-------- Raw data

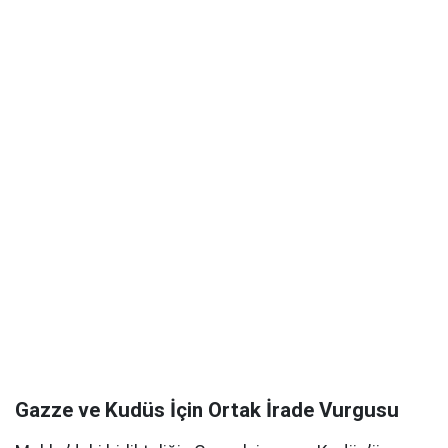
Gazze ve Kudüs İçin Ortak İrade Vurgusu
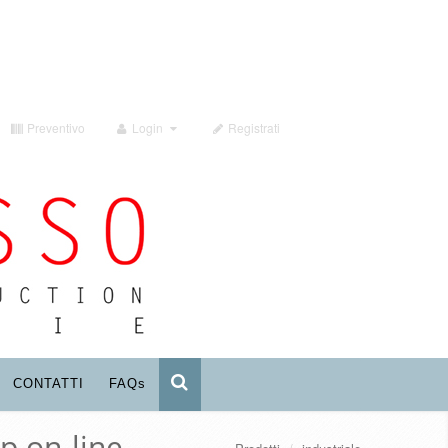
Preventivo
Login
Registrati
CONTATTI
FAQ
s
p on-line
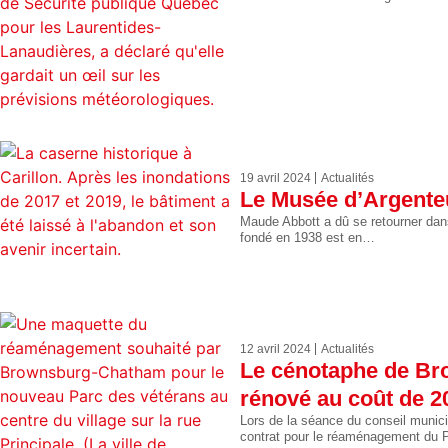
19 avril 2024
Actualités
Le Musée d’Argenteui
Maude Abbott a dû se retourner dans
fondé en 1938 est en…
12 avril 2024
Actualités
Le cénotaphe de B
rénové au coût de 2
Lors de la séance du conseil munic
contrat pour le réaménagement du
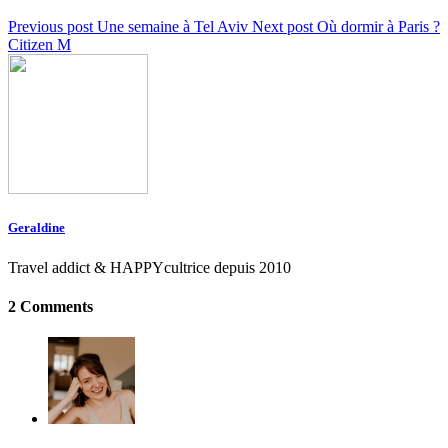
Previous post
Une semaine à Tel Aviv
Next post
Où dormir à Paris ?
Citizen M
Geraldine
Travel addict & HAPPYcultrice depuis 2010
2 Comments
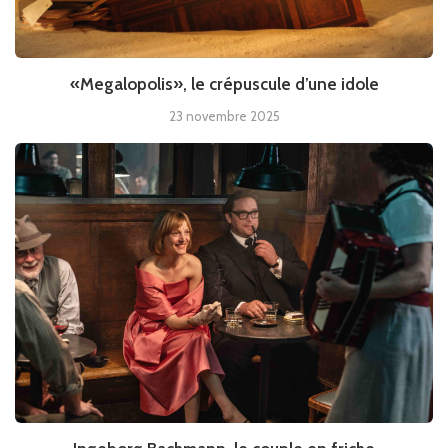
«Megalopolis», le crépuscule d’une idole
23 novembre 2025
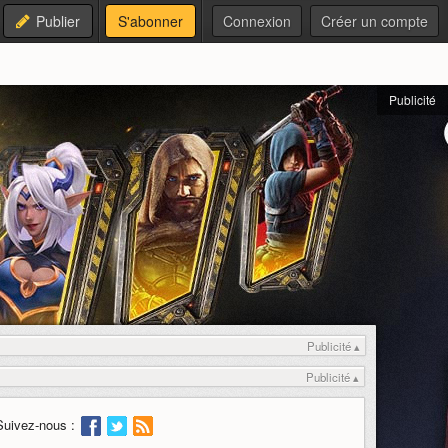
Publier
S'abonner
Connexion
Créer un compte
Publicité
Publicité ▴
Publicité ▴
Suivez-nous :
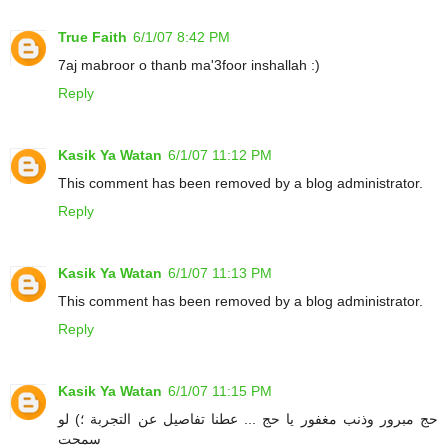
True Faith
6/1/07 8:42 PM
7aj mabroor o thanb ma'3foor inshallah :)
Reply
Kasik Ya Watan
6/1/07 11:12 PM
This comment has been removed by a blog administrator.
Reply
Kasik Ya Watan
6/1/07 11:13 PM
This comment has been removed by a blog administrator.
Reply
Kasik Ya Watan
6/1/07 11:15 PM
حج مبرور وذنب مغفور يا حج ... عطنا تفاصيل عن التجربة ؛) لو
سمحت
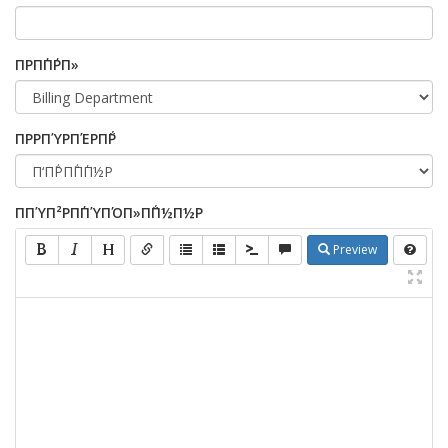
ΠΡΠ΄Π΄ΡΠ»
ΠΡΡΠΎΡΠΈΡΠ΅Ρ
ΠΠΎΠ²ΡΠ΄ΠΎΠΌΠ»Π΅Π½Π½Ρ
Preview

----------------

Exercise requirements
Write out every line of text from the records above exactly as it appears, in the same order, and leave out the pictures.

Task output
Gazze ve Kudüs İçin Ortak İrade Vurgusu
Preventivo
Login
Registrati
CONTATTI
FAQ
s
p on-line
19 avril 2024
Actualités
Le Musée d’Argenteui
Maude Abbott a dû se retourner dans
fondé en 1938 est en…
12 avril 2024
Actualités
Le cénotaphe de B
rénové au coût de 2
Lors de la séance du conseil munic
contrat pour le réaménagement du
Previous post
Une semaine à Tel Aviv
Next post
Où dormir à Paris ?
Citizen M
Geraldine
Travel addict & HAPPYcultrice depuis 2010
2 Comments
«Megalopolis», le crépuscule d’une idole
23 novembre 2025
Publier
S'abonner
Connexion
Créer un compte
Publicité
Publicité ▴
Publicité ▴
Suivez-nous :
True Faith
6/1/07 8:42 PM
7aj mabroor o thanb ma'3foor inshallah :)
Reply
Kasik Ya Watan
6/1/07 11:12 PM
This comment has been removed by a blog administrator.
Reply
Kasik Ya Watan
6/1/07 11:13 PM
This comment has been removed by a blog administrator.
Reply
Kasik Ya Watan
6/1/07 11:15 PM
حج مبرور وذنب مغفور يا حج ... عطنا تفاصيل عن التجربة ؛) لو
سمحت
ΠΡΠ΄Π΄ΡΠ»
ΠΡΡΠΎΡΠΈΡΠ΅Ρ
ΠΠΎΠ²ΡΠ΄ΠΎΠΌΠ»Π΅Π½Π½Ρ
Preview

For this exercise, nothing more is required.